Com o início oficial da propaganda eleitoral em 16 de agosto de 2026, a indústria gráfica brasileira entra em um dos períodos mais aquecidos e estratégicos do ano. A corrida pelos votos municipais e estaduais injeta milhões no setor de impressão, impulsionando desde pequenos birôs até grandes parques gráficos.
Mas não basta apenas rodar as máquinas.

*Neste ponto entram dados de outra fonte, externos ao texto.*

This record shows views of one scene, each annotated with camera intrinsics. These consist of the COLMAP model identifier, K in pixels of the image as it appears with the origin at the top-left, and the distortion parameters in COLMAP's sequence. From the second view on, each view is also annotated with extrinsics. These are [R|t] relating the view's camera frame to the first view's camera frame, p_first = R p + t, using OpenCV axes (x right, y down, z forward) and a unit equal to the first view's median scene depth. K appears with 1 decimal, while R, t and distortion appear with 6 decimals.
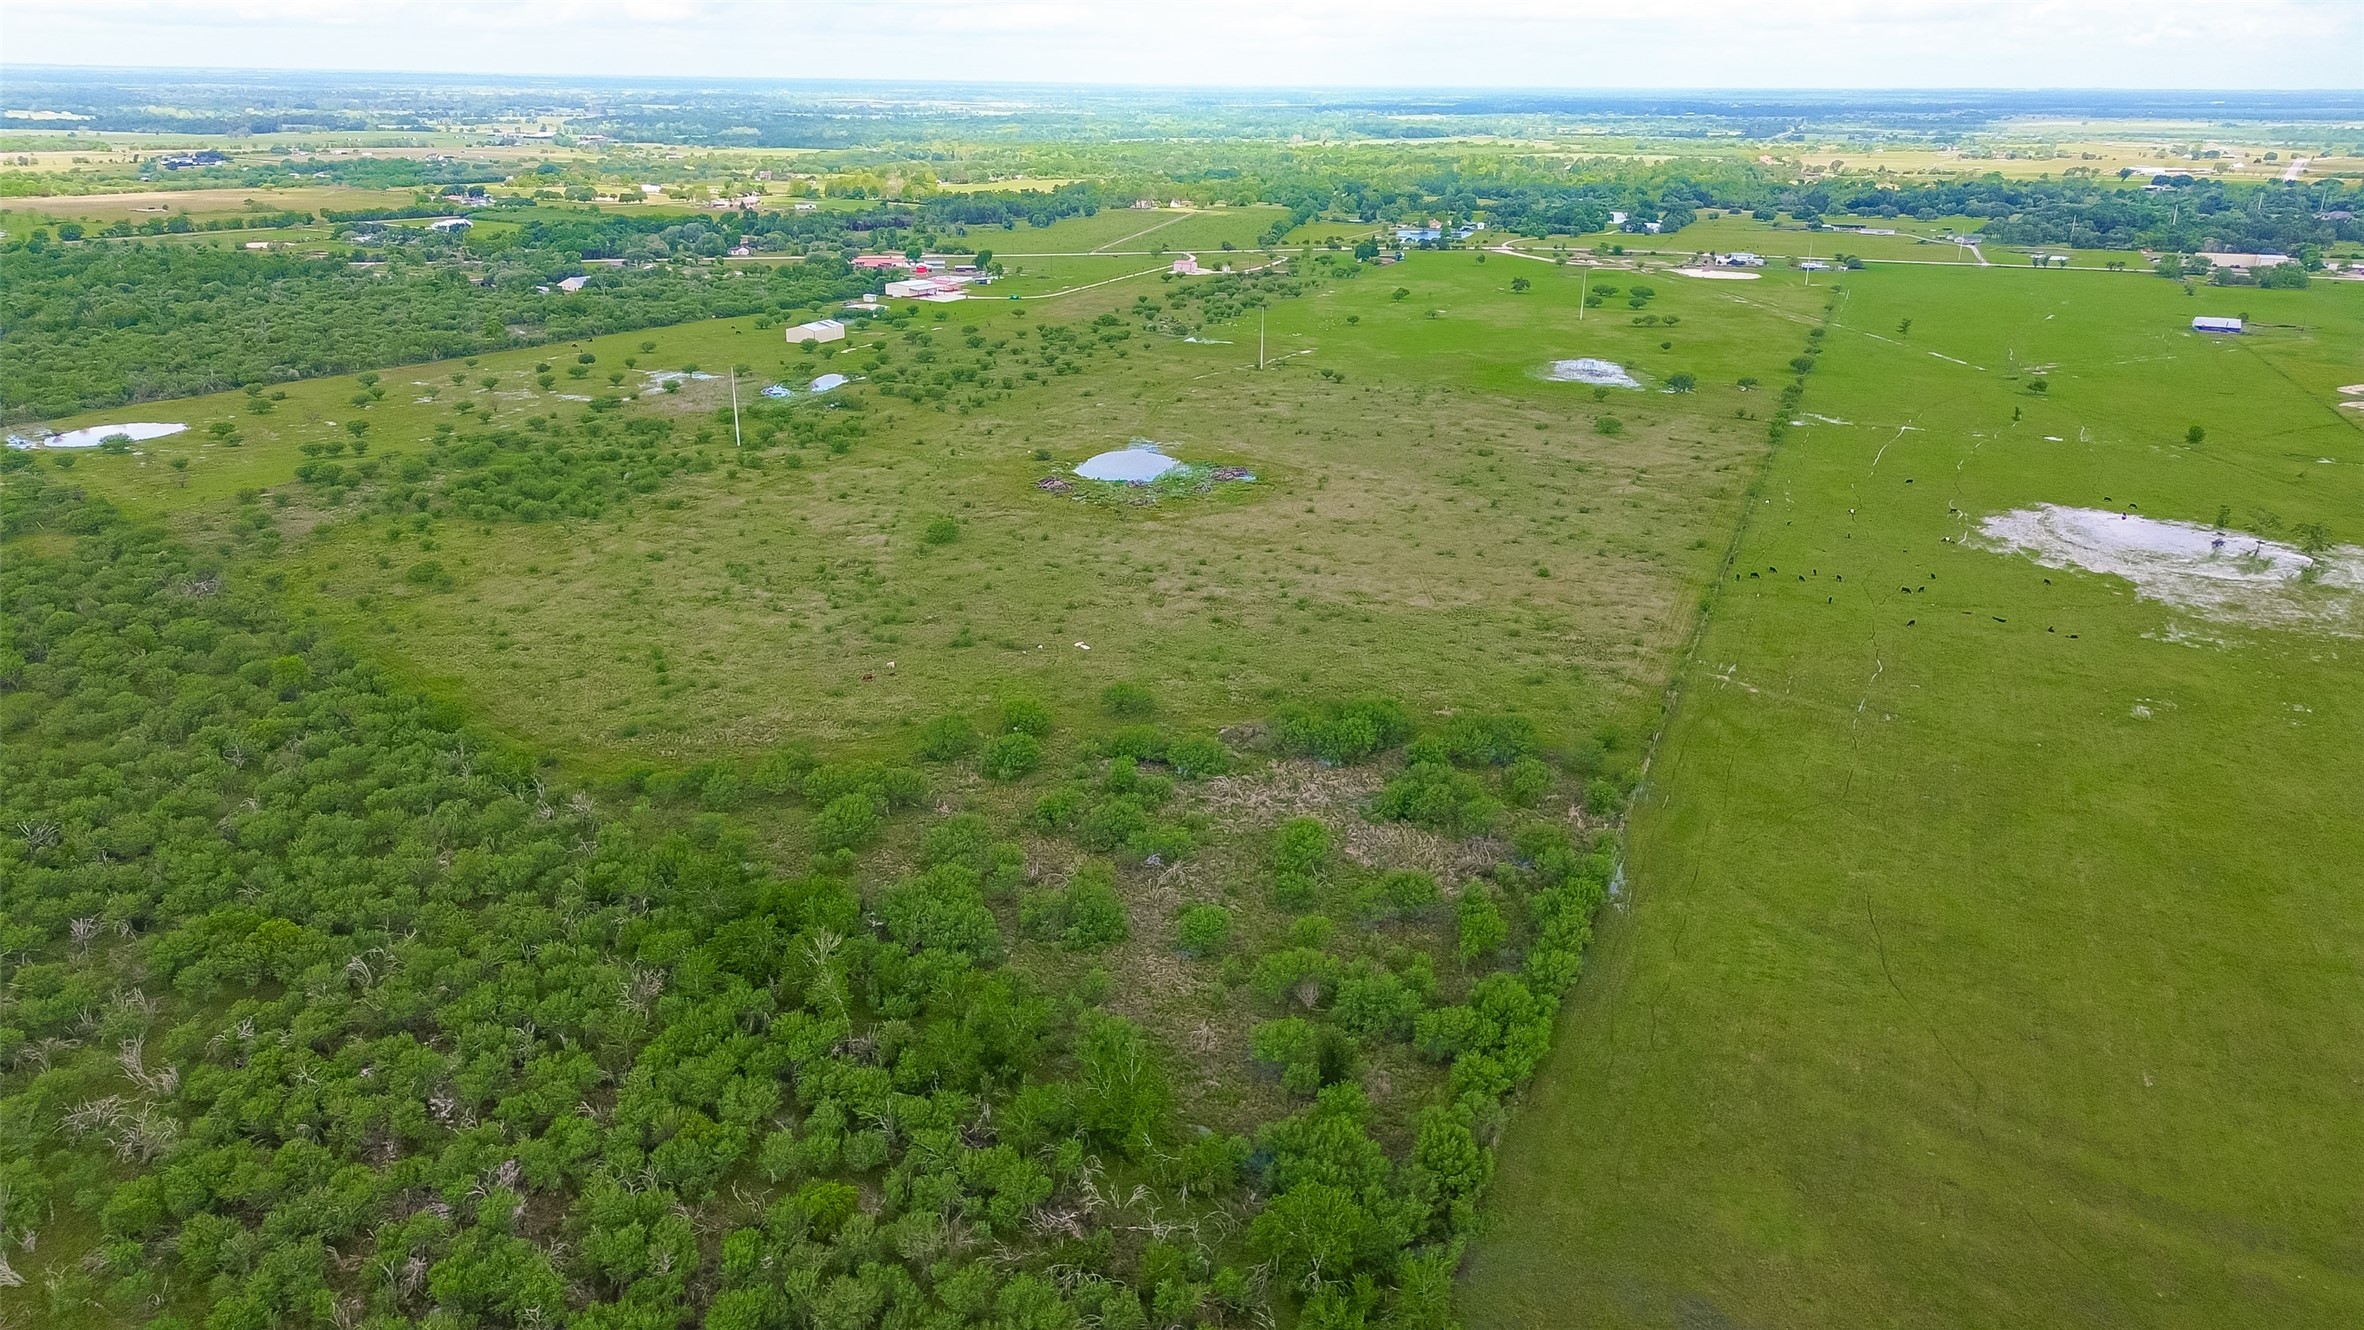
lens RADIAL K [[1661.6, 0, 1187.1], [0, 1661.6, 686.4], [0, 0, 1]] dist [0.075260, -0.070851]
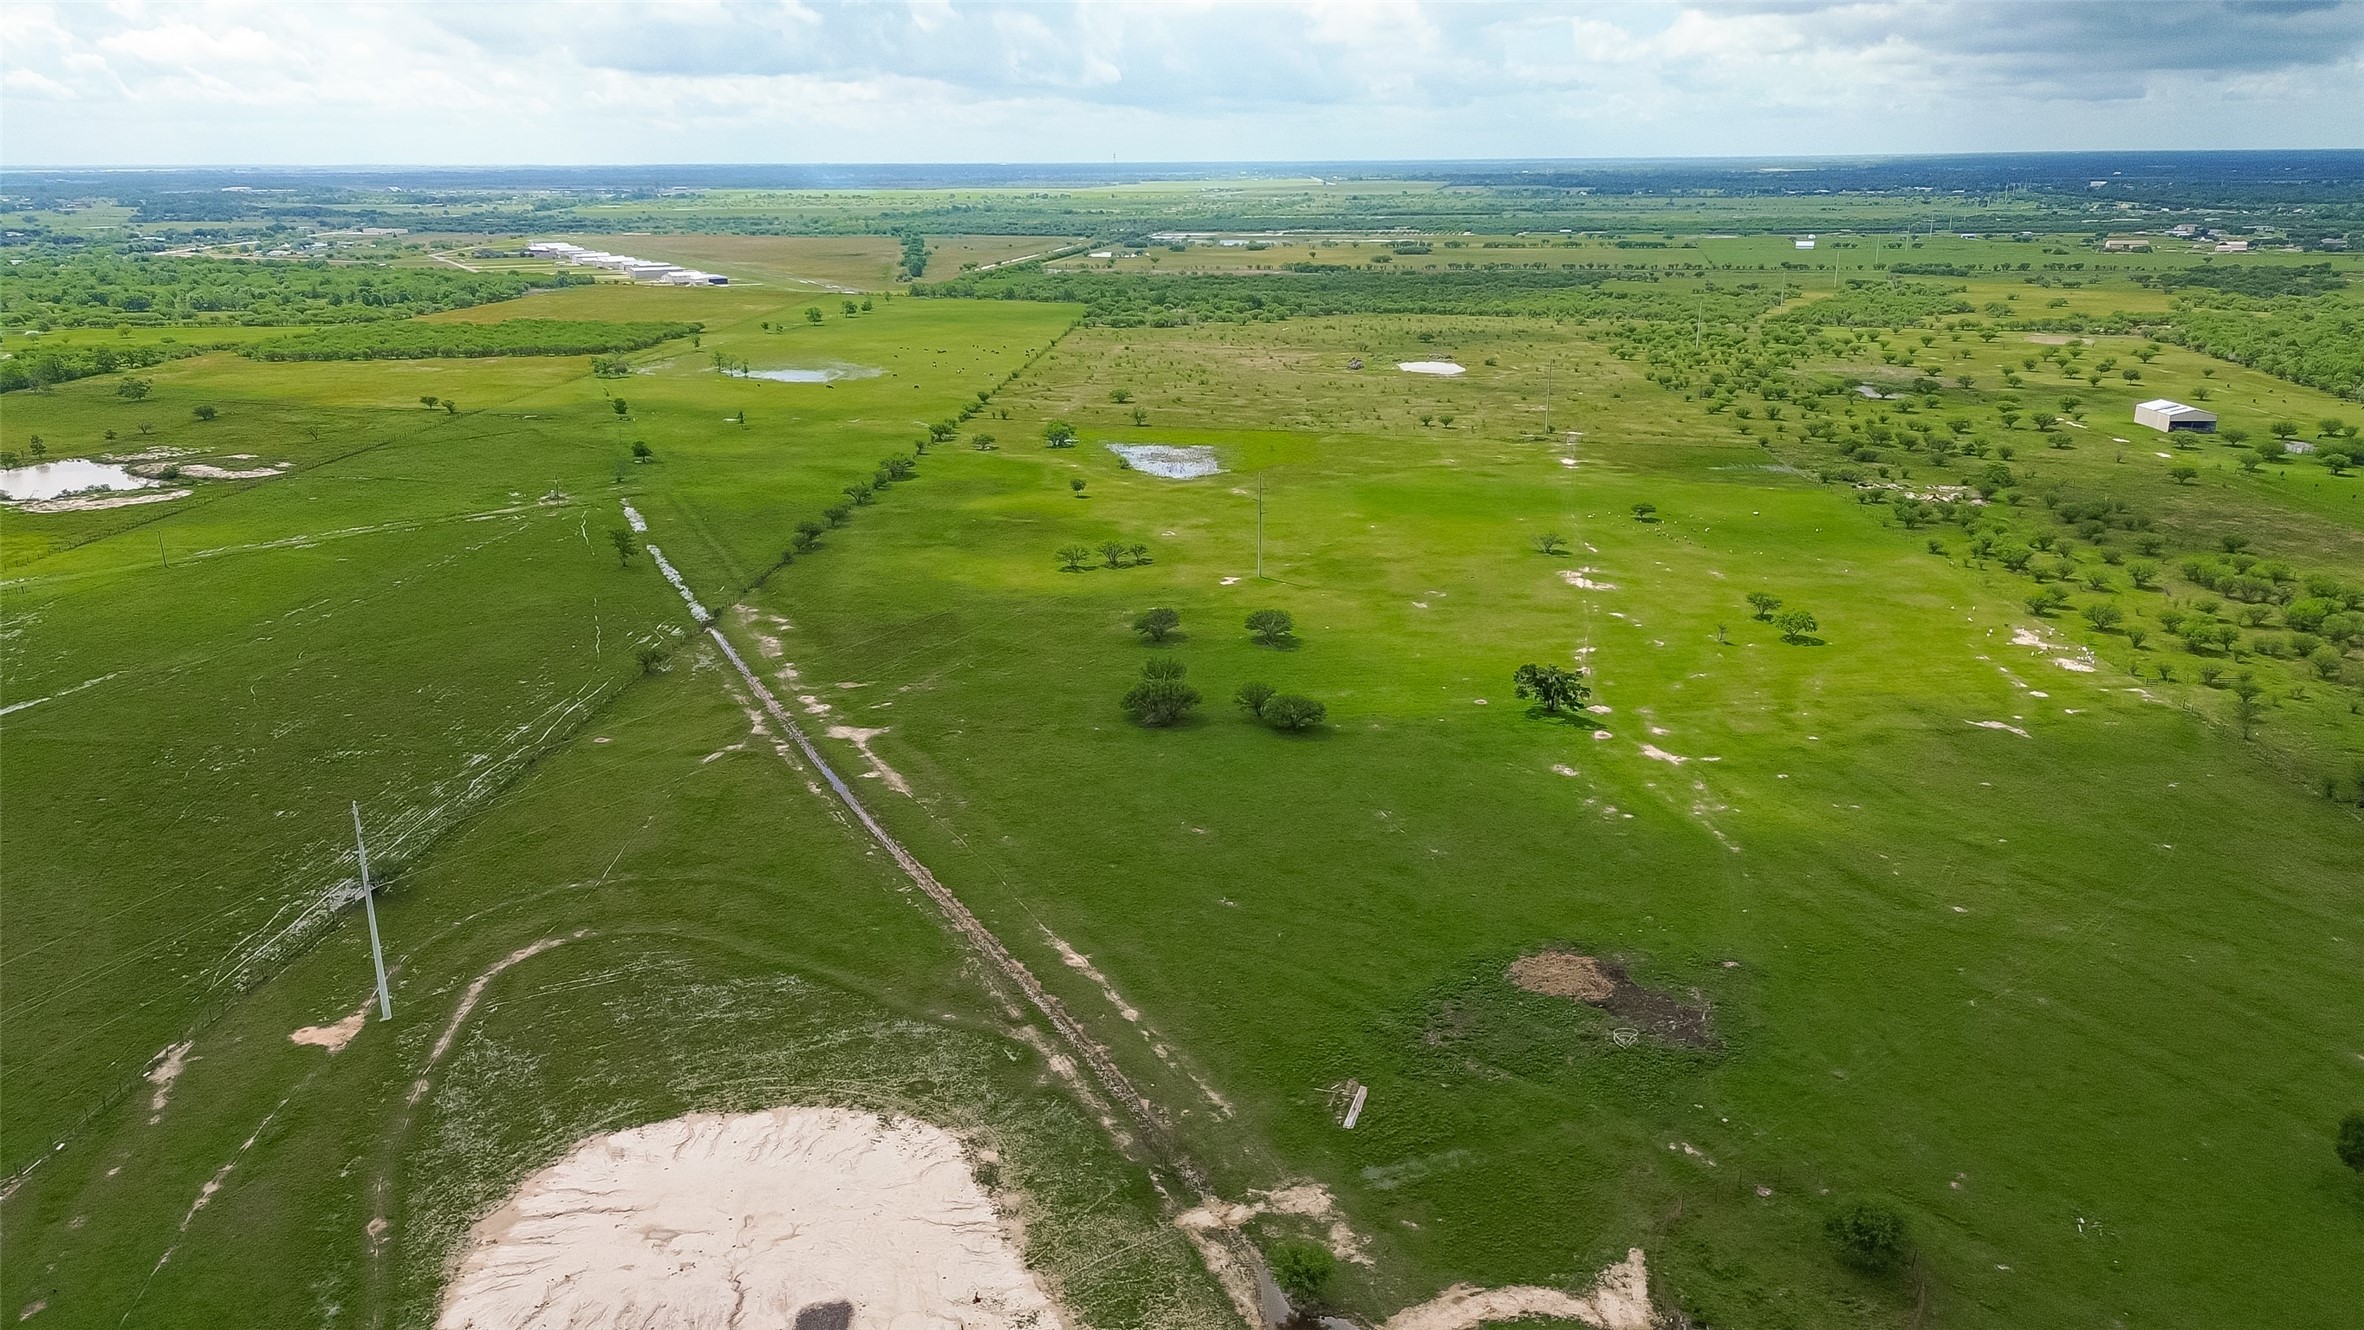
lens RADIAL K [[1661.6, 0, 1184.5], [0, 1661.6, 663.8], [0, 0, 1]] dist [0.075260, -0.070851]
pose [[-0.945010, 0.092263, -0.313757, 0.364071], [-0.113474, 0.807276, 0.579163, -0.420207], [0.306724, 0.582918, -0.752414, 1.229615]]
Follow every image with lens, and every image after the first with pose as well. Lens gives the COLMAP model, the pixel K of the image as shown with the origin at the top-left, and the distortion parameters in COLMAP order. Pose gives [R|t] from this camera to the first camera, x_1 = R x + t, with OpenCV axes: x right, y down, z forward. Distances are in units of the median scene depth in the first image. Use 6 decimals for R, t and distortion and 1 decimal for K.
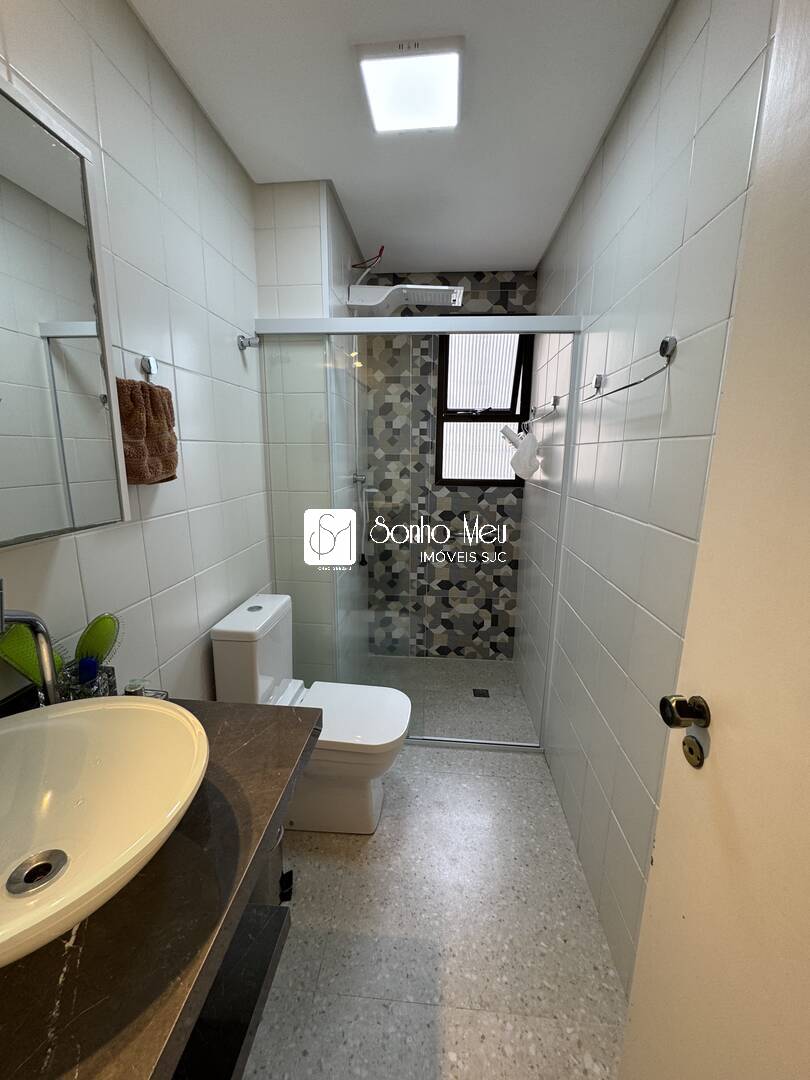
lens RADIAL K [[428.8, 0, 399.9], [0, 428.8, 538.4], [0, 0, 1]] dist [-0.002567, 0.000328]
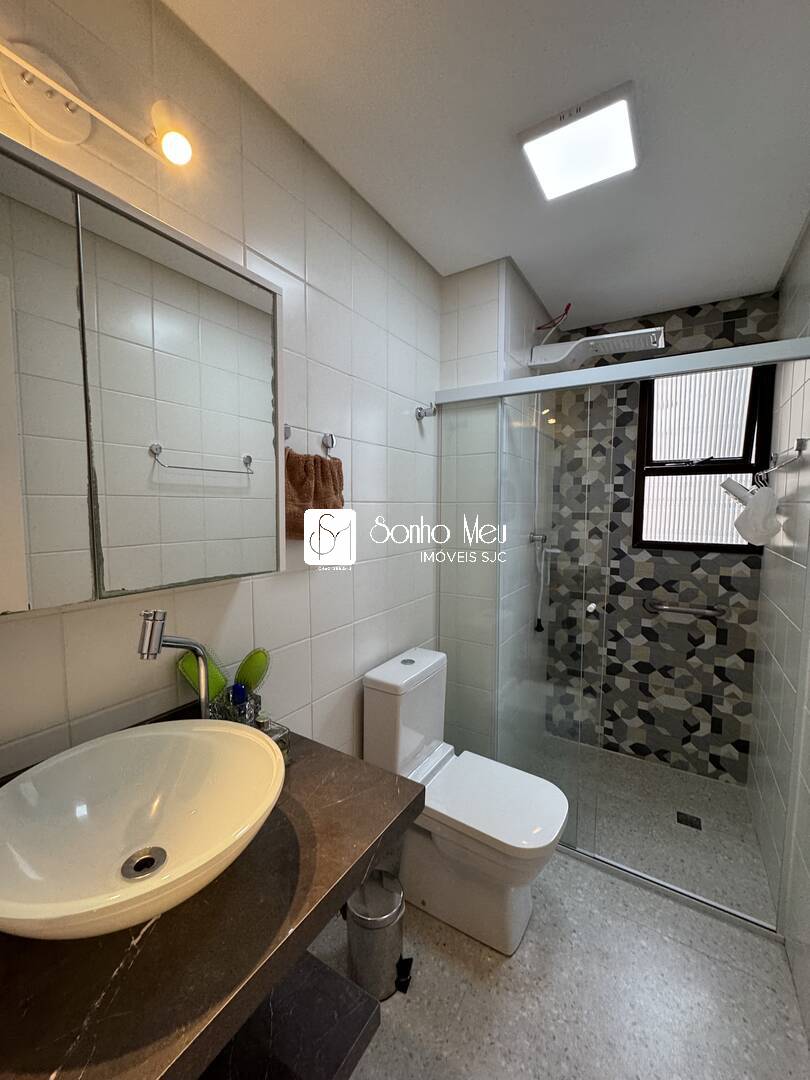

O Tribunal Superior Eleitoral (TSE) atualizou e reforçou diversas normativas por meio de resoluções (como a nº 23.755/2026) que impactam diretamente o que pode e o que não pode ser impresso.
O impacto econômico no setor
Historicamente, as eleições representam um salto de faturamento para o setor de comunicação visual e gráfica promocional.
- Aumento de Demanda: A produção de santinhos, panfletos, praguinhas, adesivos perfurados e bandeiras movimenta as gráficas.
- Gargalos de Produção: O curto espaço de tempo exige logística afiada e insumos em estoque, sob o risco de perder contratos por falta de papel ou tinta.
O que é permitido (e o que dá multa)
O TSE é rigoroso, e gráficas que não orientam seus clientes ou descumprem as regras podem ser penalizadas junto aos candidatos.
Onde a propaganda impressa é liberada?
- Bandeiras Móveis: É permitido o uso de bandeiras em vias públicas, desde que não obstruam o trânsito de pessoas e veículos.
- Mesas de Distribuição: A distribuição de material impresso através de mesas em espaços públicos é liberada, respeitando a mobilidade local.
- Adesivos em Veículos: Permitidos adesivos microperfurados até a extensão total do para-brisa traseiro e, em outras posições, adesivos de até 0,5m².
Onde é estritamente proibida?
A colocação de qualquer propaganda eleitoral em árvores, jardins de áreas públicas, muros, cercas, postes de iluminação e tapumes é crime eleitoral.
- Fim dos Outdoors: É expressamente proibida a propaganda eleitoral por meio de outdoors, sejam eles físicos ou painéis eletrônicos de LED.
Inclusão e Tecnologia: O braille é obrigatório
Uma das determinações mais importantes (focada majoritariamente nas eleições de cargos executivos) é a necessidade de produzir material impresso de campanha também em Braille, garantindo acessibilidade a eleitores com deficiência visual.
Além disso, as novas regras do TSE de 2026 trazem forte regulação sobre a Inteligência Artificial. Qualquer material de campanha impresso que utilize imagens geradas sinteticamente precisa de rotulagem explícita informando a manipulação.
Preparar a sua gráfica para atender essa demanda não é apenas uma questão de capacidade de impressão, mas de compliance eleitoral. Conhecer a cartilha do seu TRE local é o primeiro passo para faturar alto sem dor de cabeça.